E como tal, foi providenciada a escolta de atores e colaboradores habituais do diretor. Johnny Depp empresta voz e feições ao protagonista Victor; a atriz e mulher de Burton, Helena Bonham Carter, responde pela modelagem vocal da noiva-zumbi Emily; o compositor Danny Elfman é o autor da trilha sonora; e atores como Albert Finney e Christopher Lee também cedem seu sotaque, a personagens secundários.

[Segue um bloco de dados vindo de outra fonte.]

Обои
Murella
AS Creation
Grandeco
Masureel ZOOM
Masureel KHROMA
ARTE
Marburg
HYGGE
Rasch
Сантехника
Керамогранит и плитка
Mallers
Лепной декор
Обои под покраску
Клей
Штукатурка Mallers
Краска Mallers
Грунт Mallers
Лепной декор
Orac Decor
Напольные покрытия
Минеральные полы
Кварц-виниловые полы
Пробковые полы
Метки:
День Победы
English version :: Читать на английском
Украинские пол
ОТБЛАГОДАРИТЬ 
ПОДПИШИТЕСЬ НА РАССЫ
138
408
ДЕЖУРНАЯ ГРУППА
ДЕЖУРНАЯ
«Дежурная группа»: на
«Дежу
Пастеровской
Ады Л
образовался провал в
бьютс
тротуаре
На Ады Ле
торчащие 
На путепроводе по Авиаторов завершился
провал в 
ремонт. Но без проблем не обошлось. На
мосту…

Inglaterra, século XIX: Victor é o filho único de um casal de emergentes que trabalha no comércio de peixes, com muita bufunfa e poucos modos. Por obra dos pais, de olho no estreitamento das relações com camadas mais nobres da sociedade britânica, está de casamento marcado com Victoria (voz de Emily Watson), filha única de um casal de aristocratas que possuem muita educação mas, nos bolsos, nada além de traças.

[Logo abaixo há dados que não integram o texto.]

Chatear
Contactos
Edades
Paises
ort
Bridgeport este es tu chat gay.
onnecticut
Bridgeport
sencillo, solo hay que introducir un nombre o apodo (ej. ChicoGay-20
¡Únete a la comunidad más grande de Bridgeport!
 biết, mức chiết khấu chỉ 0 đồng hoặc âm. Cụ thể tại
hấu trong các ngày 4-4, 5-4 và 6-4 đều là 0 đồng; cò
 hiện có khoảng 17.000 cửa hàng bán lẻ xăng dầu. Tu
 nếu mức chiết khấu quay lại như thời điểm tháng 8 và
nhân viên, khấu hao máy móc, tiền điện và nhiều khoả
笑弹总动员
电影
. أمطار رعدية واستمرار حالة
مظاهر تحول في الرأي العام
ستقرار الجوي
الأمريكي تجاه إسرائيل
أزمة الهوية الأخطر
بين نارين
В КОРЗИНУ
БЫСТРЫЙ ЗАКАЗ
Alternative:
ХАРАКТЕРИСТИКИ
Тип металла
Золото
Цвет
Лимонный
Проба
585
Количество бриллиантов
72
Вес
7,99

No encontro de Victor e Victoria, que nunca haviam se visto antes, parece reinar aquela atmosfera de "nunca te vi, sempre te amei". Durante um passeio noturno, entretanto, o noivo ensaia os votos de casamento dirigindo-se às árvores e sombras de uma floresta decrépita ao lado do vilarejo onde mora. Pelo menos, assim parecia. Ao proferir os votos em alto e bom som, Victor desperta do sono eterno Emily, uma noiva enterrada na floresta depois que o homem com quem se casaria a enganara, de olho apenas em seu dote, e a assassinara. Emily jura de pés juntos que os votos bradados sob a lua da Inglaterra são um pedido de casamento de Victor. E ela aceita.

As peculiaridades do cinema de Burton estão expostas. O cosmo real e o fantasioso em franco corpo-a-corpo, numa chave que em vez de privilegiar o choque prefere a transigência entre os pólos – e olhe que a brincadeira aqui lida com quem respira e com quem deixou de respirar há muito tempo, mas não abandonou os hábitos de andar e falar.

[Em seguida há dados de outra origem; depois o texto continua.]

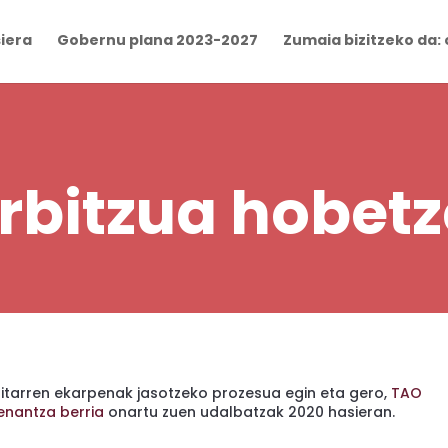
iera
Gobernu plana 2023-2027
Zumaia bizitzeko da: 
erbitzua hobet
ritarren ekarpenak jasotzeko prozesua egin eta gero,
TAO
enantza berria
onartu zuen udalbatzak 2020 hasieran.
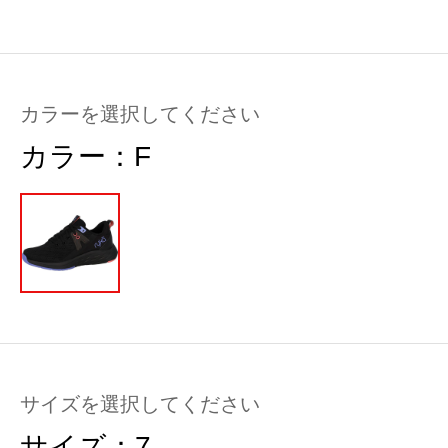
カラーを選択してください
カラー：
F
サイズを選択してください
サイズ：
7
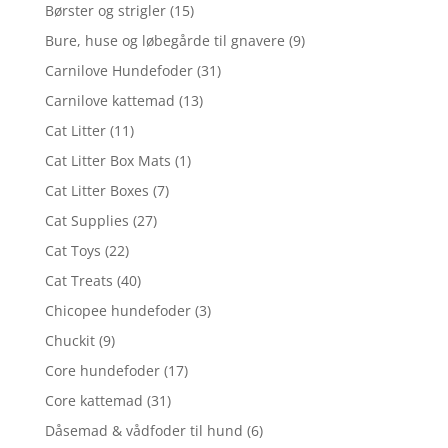
Børster og strigler
(15)
Bure, huse og løbegårde til gnavere
(9)
Carnilove Hundefoder
(31)
Carnilove kattemad
(13)
Cat Litter
(11)
Cat Litter Box Mats
(1)
Cat Litter Boxes
(7)
Cat Supplies
(27)
Cat Toys
(22)
Cat Treats
(40)
Chicopee hundefoder
(3)
Chuckit
(9)
Core hundefoder
(17)
Core kattemad
(31)
Dåsemad & vådfoder til hund
(6)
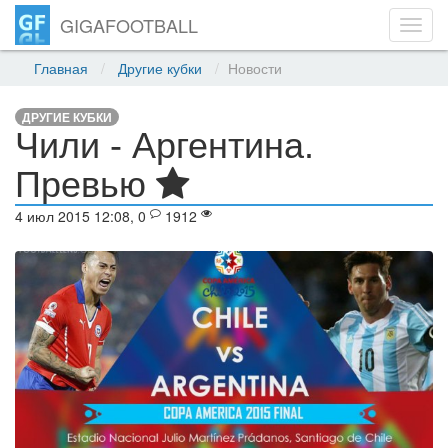
GIGAFOOTBALL
Toggl
navig
Главная
Другие кубки
Новости
ДРУГИЕ КУБКИ
Чили - Аргентина.
Превью
4 июл 2015 12:08, 0
1912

Burton já deixou bem claro, tanto em Peixe Grande como em A Fantástica Fábrica de Chocolate, tanto em Ed Wood como em Edward Mãos de Tesoura, a sua preferência pelo mundo do faz de conta em detrimento do ponderável. Em A Noiva-Cadáver, o ambiente que hospeda os vivos tem cores e códigos modorrentos, um clima lúgubre que sintetiza os vícios de quem tem coração pulsante; já a vila dos mortos usa e abusa das colorações e de uma alegria raramente associadas ao além-túmulo. A posição do autor é clara: os zumbis são mais divertidos e interessantes que aqueles que pisam sobre suas covas, narrativamente falando.

Muito divertido, sobretudo na cena em que a zumbizada invade o vilarejo e maridos mortos encontram suas viúvas, irmãos revêem quem os velou. Mas há de se questionar qual o sentido de A Noiva-Cadáver dentro da obra de Burton. Parece uma resposta, ou melhor, uma reavaliação de Edward Mãos de Tesoura com a inversão de valores nos contrastes representados, num contexto atual no qual Burton parece debruçar-se não exatamente sobre a fantasia, mas sobre suas causas. A simbiose que o cineasta sugere entre a dimensão real e a dimensão do devaneio, que chegara ao cume com a paixão homem-chimpanzé de O Planeta dos Macacos, parece não chegar a um termo nesta animação, parece um recuo, um retrocesso. A Noiva-Cadáver é visualmente lindo, tematicamente interessante, mas representa um passo atrás do cineasta. Tudo bem: Burton continua no lucro, porque face à sua filmografia, ele precisaria dar ao menos uns 20 passos em marcha-a-ré para realizar algo digno de indiferença.

A NOIVA-CADÁVER (Corpse Bride, EUA, 2005). Dir.: Tim Burton e Mike Johnson. Versões legendadas com as vozes de Johnny Depp, Helena Bonham Carter, Emily Watson, Christopher Lee, Albert Finney, Tracey Ullman, Danny Elfman. Estréia nesta sexta-feira no ABC Plaza 5, Shopping ABC 1, Central Plaza 1 e circuito. Duração: 76 minutos. Censura livre.